Dalam surat edaran tersebut, KPK mendorong peningkatan aspek transparansi sejak awal dan seluruh prosesnya, terkait jumlah kuota penerimaan, kriteria kelulusan calon mahasiswa, kebijakan afirmasi, sumbangan pembangunan institusi, digitalisasi proses penerimaan mahasiswa baru, penentuan kelulusan, serta kanal pengaduan.
Sebelumnya, pelaksana tugas Direktur Penyidikan KPK Achmad Taufik Husein menjelaskan kasus ini berawal dari proses penerimaan mahasiswa baru lewat jalur mandiri oleh pihak Unsoed. KPK menemukan adanya dugaan tindak pidana korupsi berupa pemerasan dan penerimaan lainnya/gratifikasi.
“Sehingga biaya tambahan yang timbul dari pungutan, di luar biaya yang wajib dibayarkan [Uang Kuliah Tunggal (UKT) dan Iuran Pengembangan Institusi (IPI)], dirasa sangat memberatkan bagi calon mahasiswa baru,” ujar dia.
Diketahui, di Fakultas Kedokteran Unsoed, rentang UKT-nya mulai dari Rp7,1 juta hingga Rp17 juta. Sementara rentang IPI pada Fakultas Kedokteran mulai dari Rp100 juta (IPI 1) sampai Rp260 juta (IPI 4).
Taufik mengungkapkan kasus korupsi di Unsoed terbagi menjadi tiga klaster.
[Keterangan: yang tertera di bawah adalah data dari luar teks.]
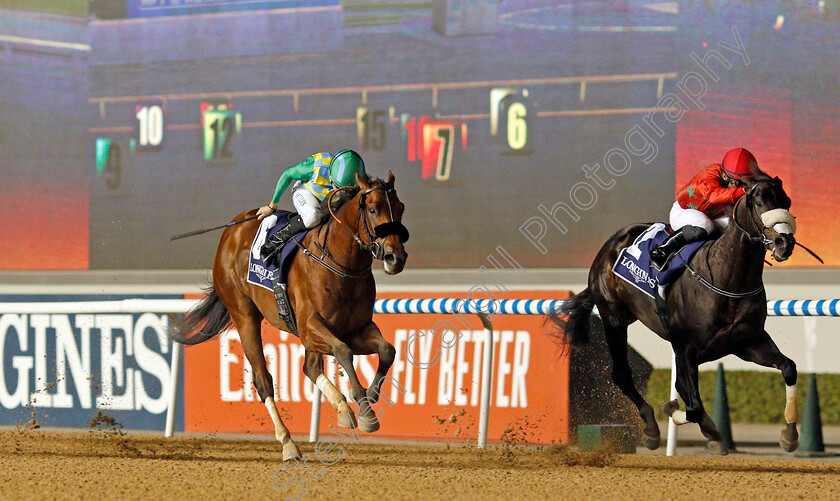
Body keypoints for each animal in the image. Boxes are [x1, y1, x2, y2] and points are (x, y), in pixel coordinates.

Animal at [168, 173, 406, 460]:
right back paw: (288, 442)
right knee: (263, 380)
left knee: (311, 368)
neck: (340, 264)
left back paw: (341, 410)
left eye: (401, 208)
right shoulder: (310, 326)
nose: (396, 257)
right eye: (372, 209)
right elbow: (343, 351)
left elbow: (387, 350)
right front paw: (364, 408)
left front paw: (368, 400)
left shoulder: (356, 328)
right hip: (244, 316)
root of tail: (230, 232)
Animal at [548, 174, 796, 456]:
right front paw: (678, 414)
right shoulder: (686, 346)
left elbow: (789, 367)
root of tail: (612, 241)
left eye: (787, 202)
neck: (727, 277)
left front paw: (789, 435)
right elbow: (693, 406)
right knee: (621, 373)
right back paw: (651, 429)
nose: (785, 243)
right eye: (758, 202)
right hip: (613, 318)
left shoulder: (747, 342)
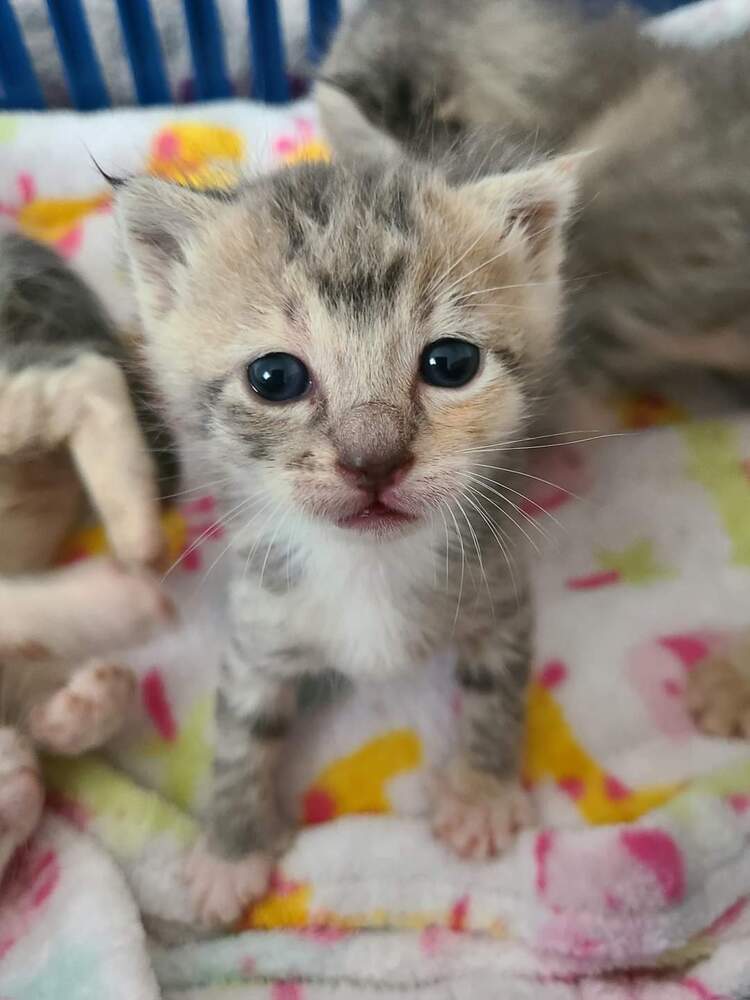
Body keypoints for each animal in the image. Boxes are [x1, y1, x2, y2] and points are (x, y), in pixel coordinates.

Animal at [114, 152, 580, 924]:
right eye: (274, 377)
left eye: (451, 364)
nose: (373, 460)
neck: (369, 565)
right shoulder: (261, 620)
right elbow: (241, 729)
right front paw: (231, 849)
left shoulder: (500, 584)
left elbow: (498, 689)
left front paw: (480, 793)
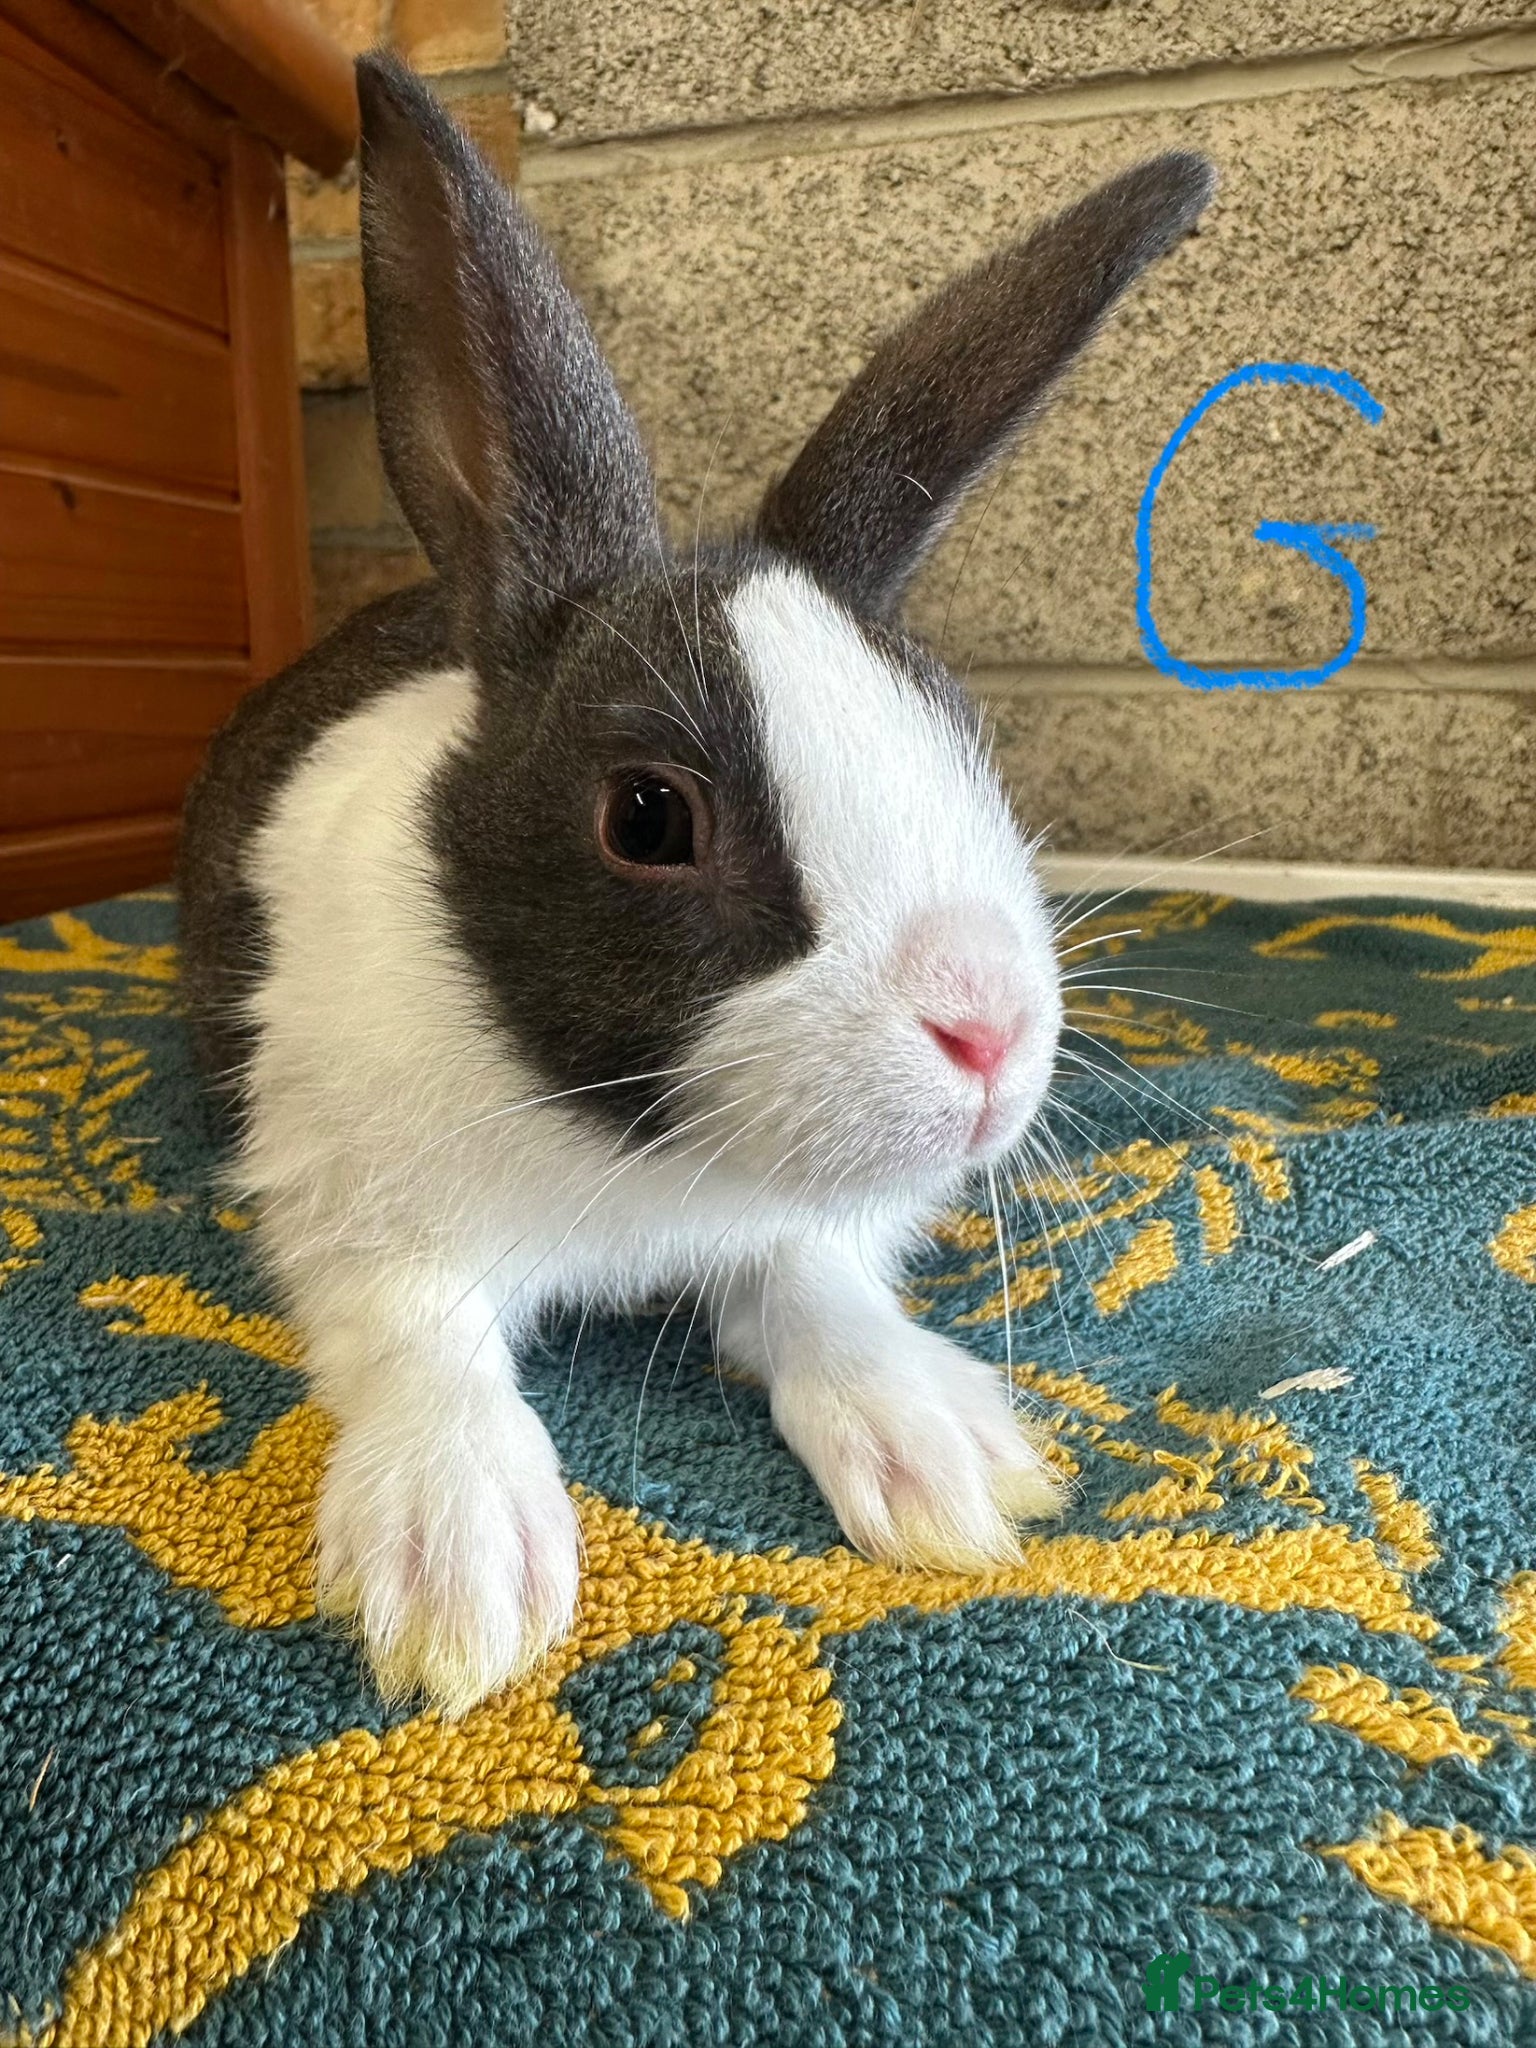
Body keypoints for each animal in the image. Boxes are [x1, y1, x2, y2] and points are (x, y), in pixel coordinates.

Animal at [178, 49, 1214, 1715]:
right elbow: (425, 1349)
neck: (642, 1155)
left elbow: (818, 1292)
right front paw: (459, 1576)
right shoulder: (352, 1218)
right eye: (651, 817)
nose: (992, 1036)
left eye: (961, 731)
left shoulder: (807, 1233)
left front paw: (949, 1462)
Klaster pertama, Wakil Rektor III Bidang Kemahasiswaan Unsoed Norman Arie Prayogo diduga meminta uang senilai Rp650 juta ke orang tua calon mahasiswa Fakultas Kedokteran yang masuk melalui jalur mandiri.
Sementara pada klaster kedua, pada seleksi penerimaan mahasiswa baru tahun 2025 dan 2026 jalur mandiri, Rektor Unsoed Akhmad Sodiq memberikan perintah kepada Mulyono dengan kode ‘jangan diminta di awal, jika dikasih bilang terima kasih’.
Adapun klaster ketiga, selama periode yang sama, Eko Sumanto selaku Kepala Bagian Akademik Unsoed berkomunikasi dengan salah satu pihak pengepul para calon mahasiswa baru di Unsoed.
Eko Sumanto atas sepengetahuan Akhmad Sodiq melakukan ‘tawar-menawar mahar’ dengan pihak pengepul dalam proses penerimaan mahasiswa baru jalur mandiri.